── Records for the exercise
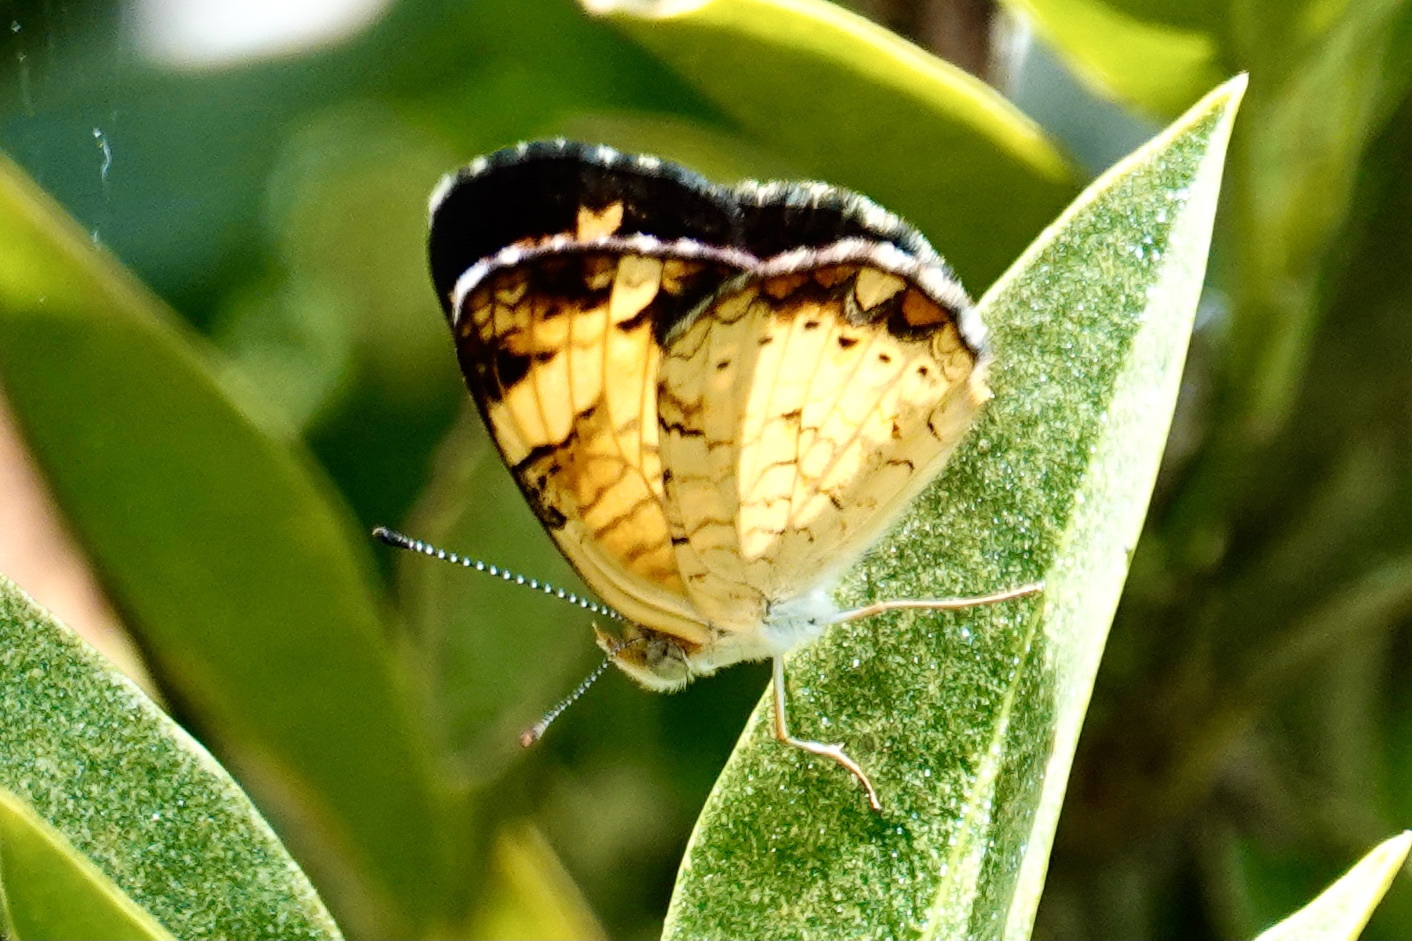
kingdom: Animalia
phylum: Arthropoda
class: Insecta
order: Lepidoptera
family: Nymphalidae
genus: Phyciodes
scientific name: Phyciodes tharos
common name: Pearl crescent
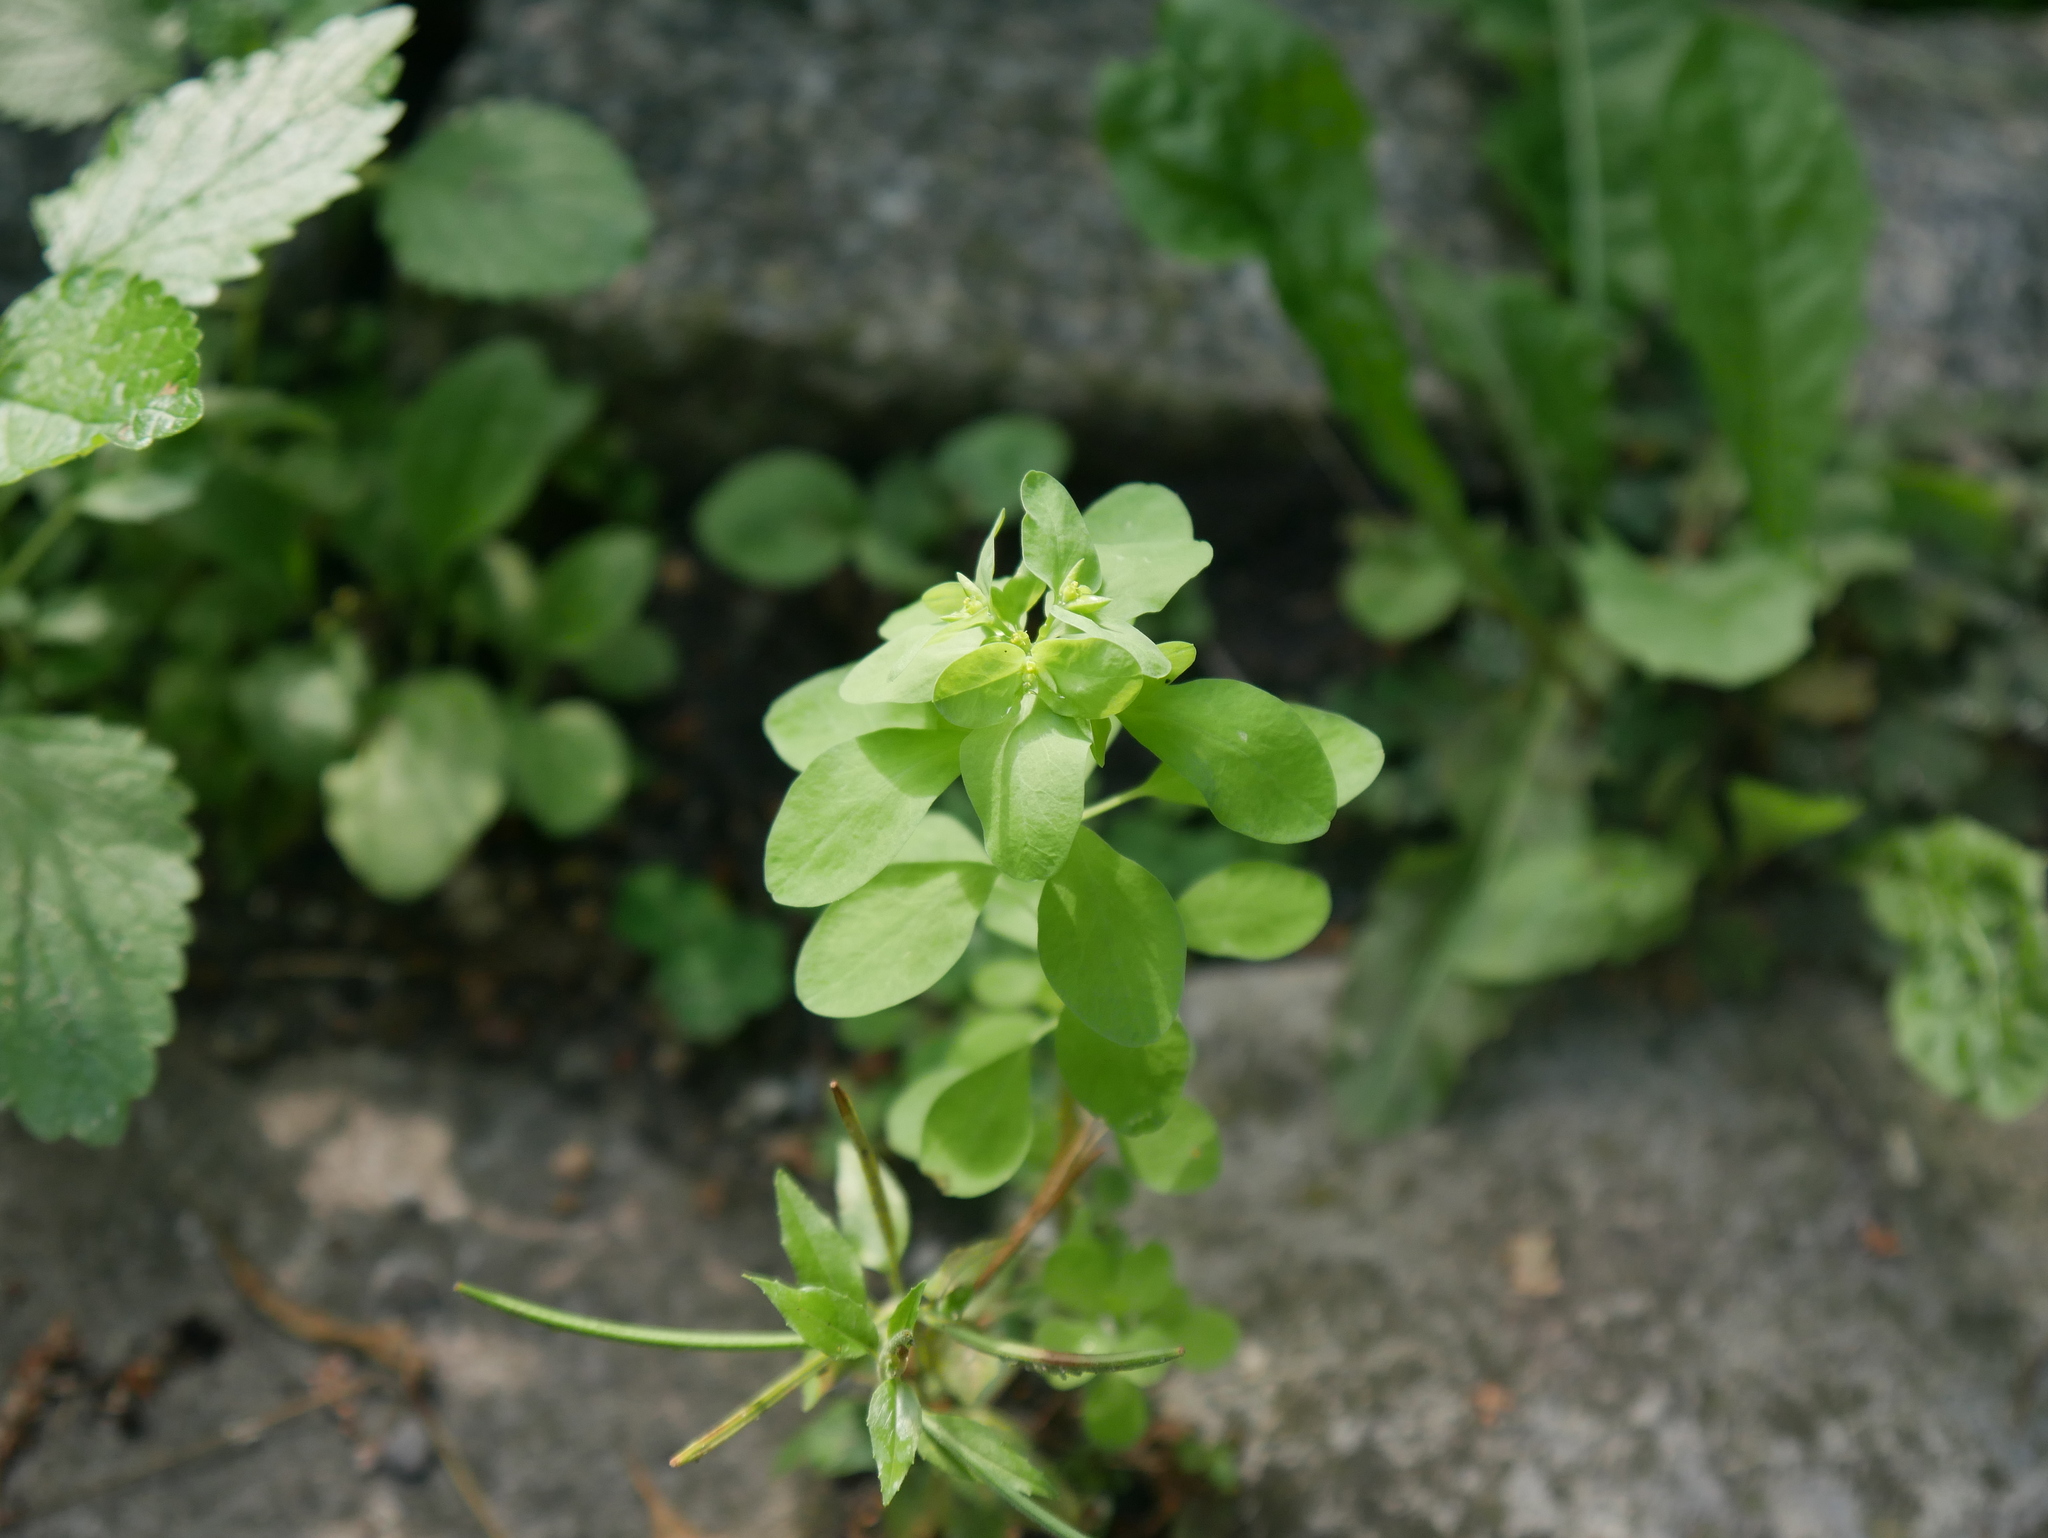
────
**What this task involves**
Retype the lines beginning at the one that contains "order: Lepidoptera" and stopping at the end of the rows. Leave the pictures out.

**Answer to this exercise**
order: Lepidoptera
family: Nymphalidae
genus: Phyciodes
scientific name: Phyciodes tharos
common name: Pearl crescent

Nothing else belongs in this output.